If passed into law, it would prohibit the sale of such items if they contain, in any component part, more than 1,000 parts per million of any of the following substances or their analogues:
- tris(1,3-dichloro-2-propyl)phosphate (TDCPP);
- tris(2-chloroethyl)phosphate (TCEP);
- antimony trioxide;
- hexabromocyclododecane (HBCD);
- bis(2-ethylhexyl)-3,4,5,6-tetrabromophthalate (TBPH);
- 2-ethylhexyl-2,3,4,5-tetrabromobenzoate (TBB);
- chlorinated paraffins;
- tris(1-chloro-2-propyl)phosphate (TCPP);
- octaBDE; or
- tetrabromobisphenol A (TBBPA).
The ban would not apply to products manufactured before 1 January 2019.
The bill, now under consideration by the House Ways and Means Committee, also contains a provision to allow for bans on additional chemicals.

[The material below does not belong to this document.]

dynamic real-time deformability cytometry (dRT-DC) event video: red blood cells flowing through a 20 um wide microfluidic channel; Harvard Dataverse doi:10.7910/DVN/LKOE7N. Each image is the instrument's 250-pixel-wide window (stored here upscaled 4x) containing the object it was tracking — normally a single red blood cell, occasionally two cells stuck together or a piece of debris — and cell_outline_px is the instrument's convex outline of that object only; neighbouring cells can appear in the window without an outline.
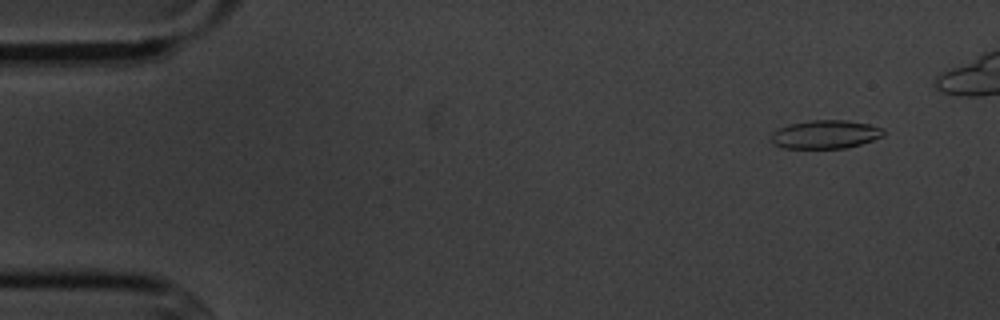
{"species": "common noctule bat (a hibernating species)", "species_latin": "Nyctalus noctula", "temperature_condition": "cold", "stored_images_in_passage": 6, "camera_frame_rate_fps": 3000, "um_per_image_px": 0.085, "animal": {"sex": "male", "body_mass_g": 20.1, "forearm_length_mm": 53.5}, "frame": {"image": 1, "passage_image": 2, "time_ms": 1.333, "image_size_px": [1000, 320], "cell_outline_px": [[884, 136], [860, 144], [844, 148], [784, 148], [772, 144], [772, 132], [788, 124], [812, 120], [848, 120], [868, 124], [884, 128]], "centroid_in_image_um": [70.16, 11.42], "position_along_channel_um": 14.8, "area_um2": 18.61}}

This calls for the state’s department of environmental protection to assess, every three years, whether substances merit banning based on their meeting certain toxicity and usage criteria.
The measure cleared the senate last month on a 37-0 vote.
States move on flame retardants
Massachusetts’ action comes as other states look to address the potentially toxic class of substances.
Washington is working to develop policy recommendations on six flame retardants: TPP, TCPP, TBPH, V6, IPTPP and TBB. The move comes as part of a 2016 law that banned five flame retardants – TDCPP, TCEP, decaBDE, HBCD and additive TBBPA – from children’s products and residential furniture.
Last year, Rhode Island prohibited the sale of furniture containing organohalogen flame retardants, while Maine banned all chemical flame retardants from such items.
Meanwhile, a bill is working its way through the California legislature to act like Maine on the full class of substances.
More than a quarter of US states, this year, have been considering legislation to ban or restrict flame retardants in certain types of products.
And on a national level, the Consumer Product Safety Commission (CPSC) voted last year to grant an NGO petition to begin a rulemaking that could see a ban on the use of organohalogen flame retardants in furniture, children’s products, mattresses and external cases of electronics.